*** MATERIAL PROVIDED ***
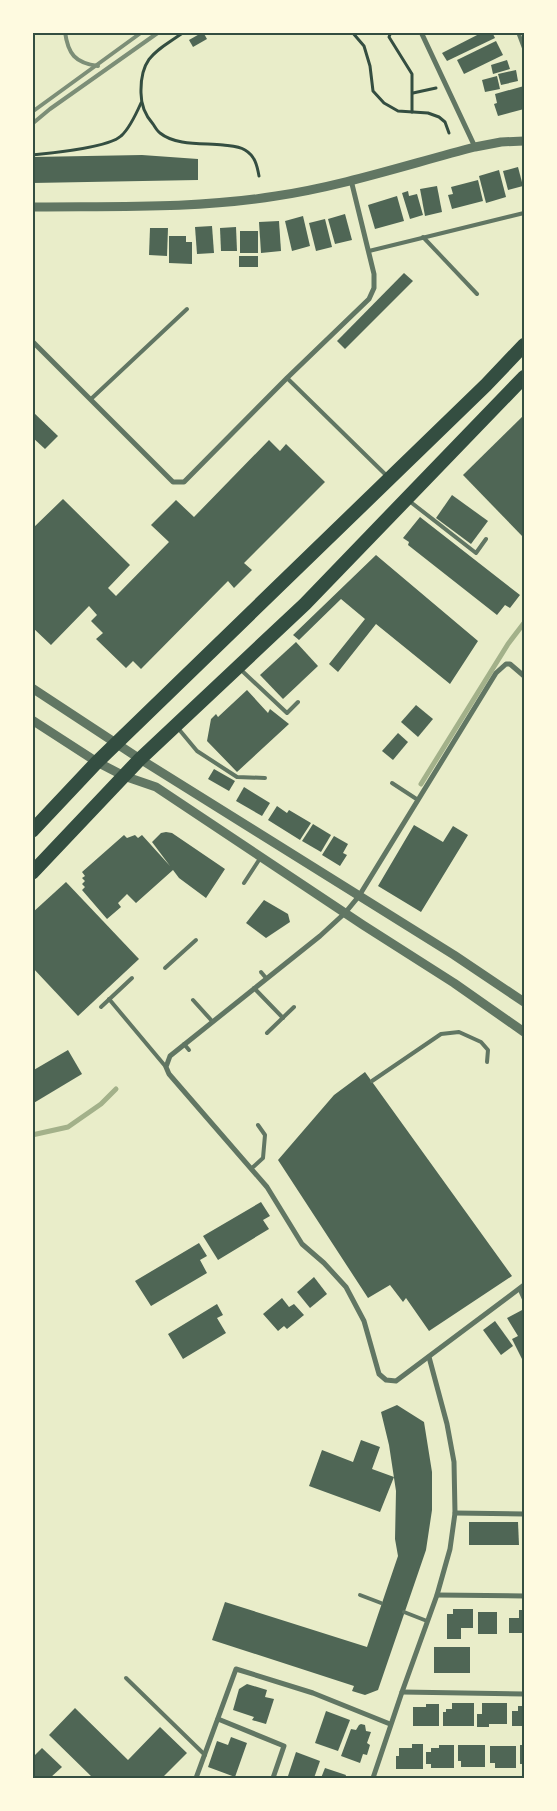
<svg xmlns="http://www.w3.org/2000/svg" width="557" height="1811" viewBox="0 0 557 1811" font-family="Overpass,sans-serif">
<style>
.lines{fill:none;stroke-linecap:round;stroke-linejoin:round}
.stream{stroke:#a3b18a;stroke-width:5}
.building{fill:#4f6655}
.path{stroke:#344e41;stroke-width:3}
.service{stroke:#617663;stroke-width:4}
.minor{stroke:#617663;stroke-width:5}
.tertiary{stroke:#617663;stroke-width:9}
.trunk{stroke:#344e41;stroke-width:14}
.rail{stroke:#7c8e77;stroke-width:4}
.neatline{fill:none;stroke:#344e41;stroke-width:2}
</style>
<rect width="100%" height="100%" fill="#e9edc9"/>
<g class="lines">
<g class="stream">
<path d="M421 784 508 644 524 623"/>
<path d="M32 1135 68 1127 101 1104 116 1089"/>
</g>
</g>
<g class="building">
<path d="M203 32 207 39 193 47 189 40Z"/>
<path d="M483 32H492L495 38 447 61 442 53Z"/>
<path d="M496 41 503 55 464 74 457 60Z"/>
<path d="M507 60 510 69 493 74 491 65Z"/>
<path d="M516 70 518 81 501 85 498 74Z"/>
<path d="M497 76 500 89 485 92 482 80Z"/>
<path d="M524 86V109L498 116 494 104 497 103 495 94Z"/>
<path d="M142 155 198 159V180L32 183V157Z"/>
<path d="M518 167 523 186 508 190 503 171Z"/>
<path d="M499 170 506 197 486 203 479 176Z"/>
<path d="M478 180 483 201 452 209 448 195 453 194 451 187Z"/>
<path d="M437 186 442 212 425 216 420 189Z"/>
<path d="M408 191 409 196 417 194 423 215 410 219 402 193Z"/>
<path d="M397 196 404 221 375 229 368 205Z"/>
<path d="M345 214 352 240 335 244 328 219Z"/>
<path d="M303 216 310 246 292 251 285 221Z"/>
<path d="M325 219 332 247 316 251 309 223Z"/>
<path d="M279 221 281 251 261 253 259 222Z"/>
<path d="M212 226 214 253 197 254 195 227Z"/>
<path d="M236 227 237 251H221L220 228Z"/>
<path d="M150 228H168L167 256 149 255Z"/>
<rect x="240" y="231" width="18" height="22"/>
<path d="M169 236H186V242H192V264L169 263Z"/>
<rect x="239" y="256" width="19" height="11"/>
<path d="M404 273 413 281 345 349 337 341Z"/>
<path d="M32 411 58 436 45 449 32 437Z"/>
<path d="M524 415V538L463 475Z"/>
<path d="M269 440 280 451 286 444 325 482 244 563 252 570 234 588 228 581 141 669 133 661 126 668 96 639 103 633 91 621 97 615 89 606 51 645 32 627V529L63 499 130 565 108 588 116 596 169 542 151 525 176 500 194 517Z"/>
<path d="M452 495 488 521 471 544 436 518Z"/>
<path d="M420 517 520 595 510 608 505 605 497 615 408 545 409 542 403 538Z"/>
<path d="M376 555 478 641 450 684 376 624 338 672 329 664 365 619 341 599 299 640 293 635Z"/>
<path d="M296 642 318 666 283 699 260 675Z"/>
<path d="M247 690 268 713 270 709 289 724 237 772 207 741 211 719 216 714 218 717Z"/>
<path d="M416 705 433 719 418 737 401 722Z"/>
<path d="M398 733 408 742 393 760 382 751Z"/>
<path d="M214 769 235 781 229 791 208 779Z"/>
<path d="M244 787 270 803 262 816 236 801Z"/>
<path d="M277 806 287 813 289 810 311 823 300 840 268 820Z"/>
<path d="M313 824 331 835 321 852 302 841Z"/>
<path d="M414 825 443 842 453 826 468 835 421 912 378 886Z"/>
<path d="M166 832 172 833 225 869 206 898 179 878 173 870 136 903 127 894 118 903 121 907 107 919 82 890 85 887 82 884 85 881 82 878 85 876 82 872 124 835 127 838 135 835 138 838 142 835 170 866 152 842 161 833Z"/>
<path d="M334 836 348 844 343 853 347 855 340 866 322 855Z"/>
<path d="M66 882 139 959 78 1016 32 967V913Z"/>
<path d="M264 900 288 914 290 922 266 938 246 923Z"/>
<path d="M68 1050 82 1074 32 1104V1071Z"/>
<path d="M365 1072 512 1276 429 1331 406 1298 403 1302 390 1285 368 1298 278 1160 334 1095Z"/>
<path d="M261 1202 270 1216 263 1220 269 1229 218 1260 203 1236Z"/>
<path d="M199 1243 207 1256 200 1260 207 1273 151 1306 135 1281Z"/>
<path d="M314 1277 327 1294 310 1308 297 1292Z"/>
<path d="M282 1298 289 1307 294 1304 304 1315 287 1329 284 1326 278 1331 263 1314Z"/>
<path d="M217 1304 223 1315 217 1318 226 1333 183 1359 168 1334Z"/>
<path d="M524 1309V1363L512 1339 518 1336 507 1318Z"/>
<path d="M495 1321 513 1346 501 1355 483 1330Z"/>
<path d="M397 1405 424 1422 432 1472V1510L426 1550 378 1690 365 1695 352 1691 354 1686 212 1640 225 1602 367 1647 398 1556 395 1539 396 1491 389 1445 381 1412Z"/>
<path d="M361 1440 380 1447 372 1469 394 1477 380 1512 309 1486 322 1450 353 1462Z"/>
<path d="M469 1522H518L519 1545H469Z"/>
<path d="M453 1609H473V1628H461V1639H447V1614H453Z"/>
<path d="M519 1610H524V1633H509V1618H519Z"/>
<rect x="478" y="1612" width="19" height="22"/>
<rect x="434" y="1647" width="36" height="26"/>
<path d="M247 1684 267 1690 265 1697 274 1699 266 1724 252 1720 254 1717 233 1710 239 1689Z"/>
<path d="M452 1703H474V1726H443V1712H446V1709H452Z"/>
<path d="M482 1703H507V1724H489V1727H477V1714H482Z"/>
<path d="M426 1704H439V1726H413V1707H426Z"/>
<path d="M518 1706H524V1726H512V1711H518Z"/>
<path d="M75 1708 128 1760 160 1727 187 1753 162 1778H93L49 1735Z"/>
<path d="M326 1711 350 1720 338 1751 315 1743Z"/>
<path d="M361 1724 365 1725 366 1731 371 1732 367 1743 370 1745 367 1755 363 1754 360 1763 341 1756 351 1729 356 1730 359 1725Z"/>
<path d="M231 1737 247 1743 235 1777 208 1767 217 1741 228 1745Z"/>
<path d="M412 1744H423V1769H396V1756H399V1748H412Z"/>
<path d="M439 1745H454V1768H431V1764H426V1752H431V1748H439Z"/>
<path d="M458 1745H485V1767H461V1761H458Z"/>
<rect x="520" y="1745" width="4" height="19"/>
<path d="M490 1746H516V1768H495V1763H490Z"/>
<path d="M42 1748 62 1767 50 1778H32V1758Z"/>
<path d="M296 1752 320 1761 314 1778H295L288 1776Z"/>
<path d="M325 1768 346 1775 345 1778H321Z"/>
</g>
<g class="lines">
<g class="path">
<path d="M184 32C157 51 140 56 141 93 141 105 145 115 153 124 155 127 157 131 160 133 176 146 204 143 223 145 231 146 239 146 245 150 255 156 257 165 259 176"/>
<path d="M352 32 364 46 370 66 373 91 384 103 398 111 428 113 439 117 445 122 449 133"/>
<path d="M391 32 389 37 412 74V112"/>
<path d="M413 93 436 88"/>
<path d="M32 155C51 153 108 148 121 136 128 130 137 112 141 103"/>
</g>
<g class="service">
<path d="M518 32 524 48"/>
<path d="M423 237 477 294"/>
<path d="M369 251 524 213"/>
<path d="M287 378 387 476"/>
<path d="M91 399 187 309"/>
<path d="M408 500 476 553 486 539"/>
<path d="M239 668 287 713 298 702"/>
<path d="M177 727 197 751 237 777 265 778"/>
<path d="M392 783 418 800"/>
<path d="M244 883 261 857"/>
<path d="M165 968 196 940"/>
<path d="M261 972 266 978"/>
<path d="M254 988 283 1018"/>
<path d="M109 999 166 1067"/>
<path d="M193 1000 212 1021"/>
<path d="M101 1007 132 978"/>
<path d="M267 1033 294 1007"/>
<path d="M184 1044 189 1050"/>
<path d="M372 1081 441 1034 459 1032 481 1042 488 1050 487 1062"/>
<path d="M252 1168 263 1158 265 1135 258 1125"/>
<path d="M360 1595 381 1603"/>
<path d="M404 1612 427 1621"/>
<path d="M126 1678 205 1755"/>
</g>
<g class="minor">
<path d="M421 32 475 147"/>
<path d="M32 341 173 482H184L287 378 369 299 374 288V274L351 180"/>
<path d="M524 676 510 664H506L496 673 359 896 345 913 320 936 170 1056 166 1067 169 1074 267 1187 302 1244 324 1263 346 1287 364 1321 379 1374 386 1380 396 1381 524 1285"/>
<path d="M520 1289 524 1298"/>
<path d="M455 1513 524 1514"/>
<path d="M437 1595 524 1596"/>
<path d="M402 1692 524 1694"/>
<path d="M218 1719 284 1746 273 1778"/>
<path d="M196 1778 236 1669 313 1693 390 1724"/>
<path d="M373 1778 402 1692 437 1595 450 1549 455 1513 454 1462 447 1424 429 1357"/>
</g>
<g class="tertiary">
<path d="M32 207C113 206 196 209 276 196 343 186 409 164 475 147L501 142 524 141"/>
<path d="M32 688 140 759 454 955 524 1002"/>
<path d="M32 720 97 762 124 776 156 787 363 925 454 983 524 1032"/>
</g>
<g class="trunk">
<path d="M32 831 97 762 486 385 524 345"/>
<path d="M32 873 140 759 305 604 524 377"/>
</g>
<g class="rail">
<path d="M65 32C68 54 75 63 98 66"/>
<path d="M32 112 142 32"/>
<path d="M32 124 50 109 159 32"/>
</g>
</g>
<rect width="557" height="1811" fill="none" stroke="#fefae0" stroke-width="68"/>
<rect x="34" y="34" width="489" height="1743" class="neatline"/>
</svg>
*** End of MATERIAL PROVIDED ***
[ACTION ITEM]
Find the lines above holding the word "minor" and show them.

[ANSWER BOX]
.minor{stroke:#617663;stroke-width:5}
<g class="minor">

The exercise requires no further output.